**** RECORDS PROVIDED ****

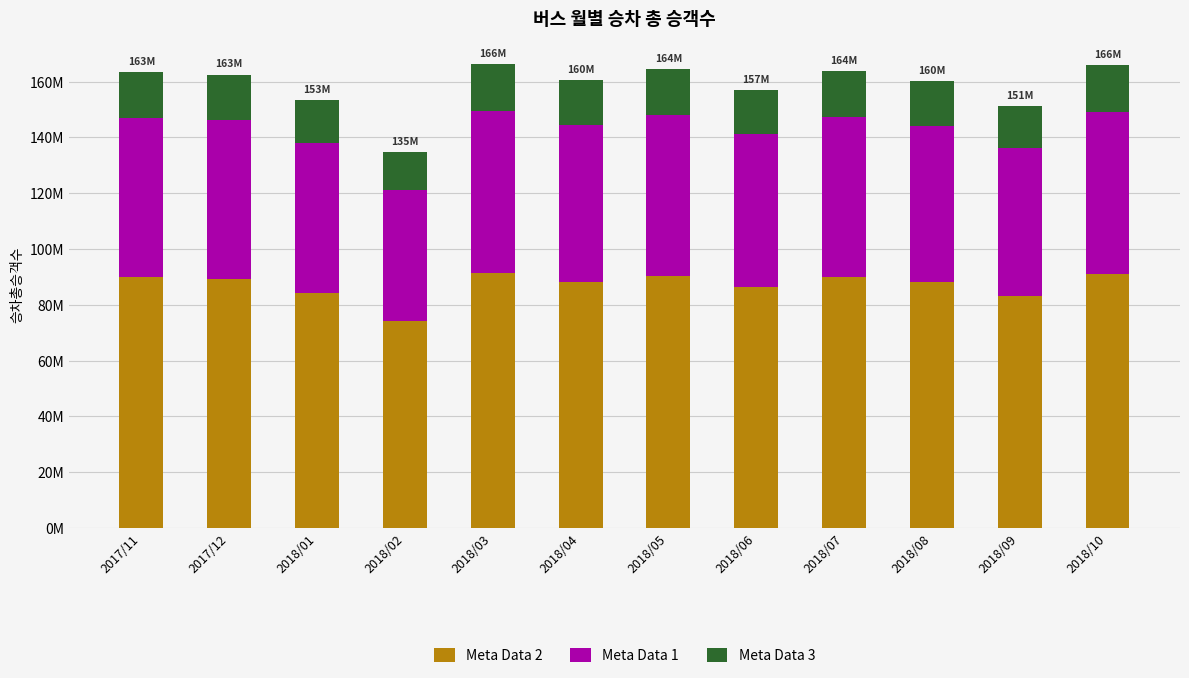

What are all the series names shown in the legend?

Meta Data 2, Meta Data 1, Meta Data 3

****
**** RECORDS PROVIDED ****

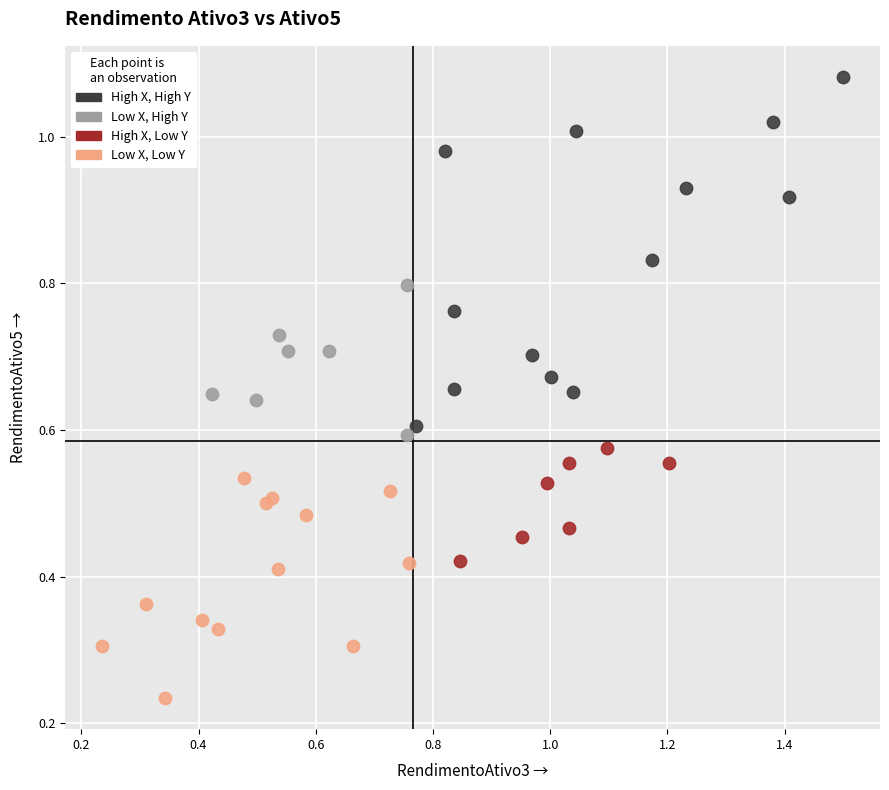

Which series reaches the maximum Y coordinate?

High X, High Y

****
**** RECORDS PROVIDED ****

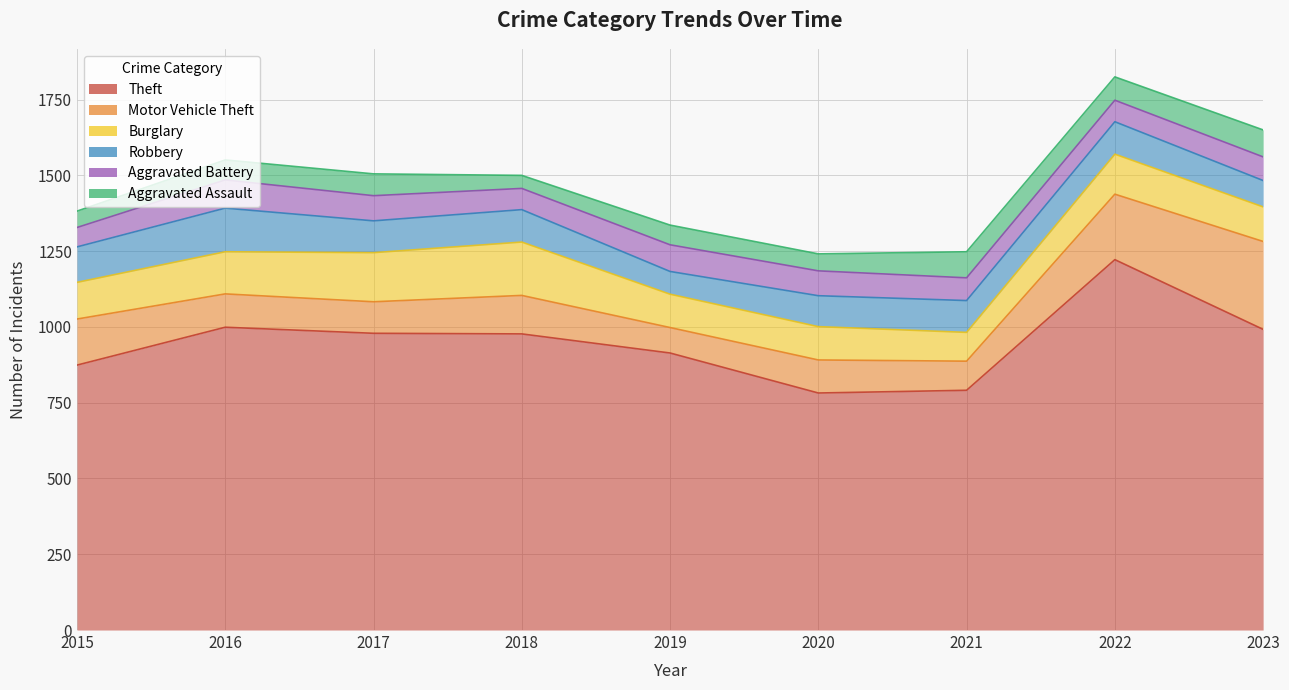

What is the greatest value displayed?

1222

****

Please count the lines in the entries above that contain the word "What" and reply with that number alone.

### OUTPUT OF THE TASK
2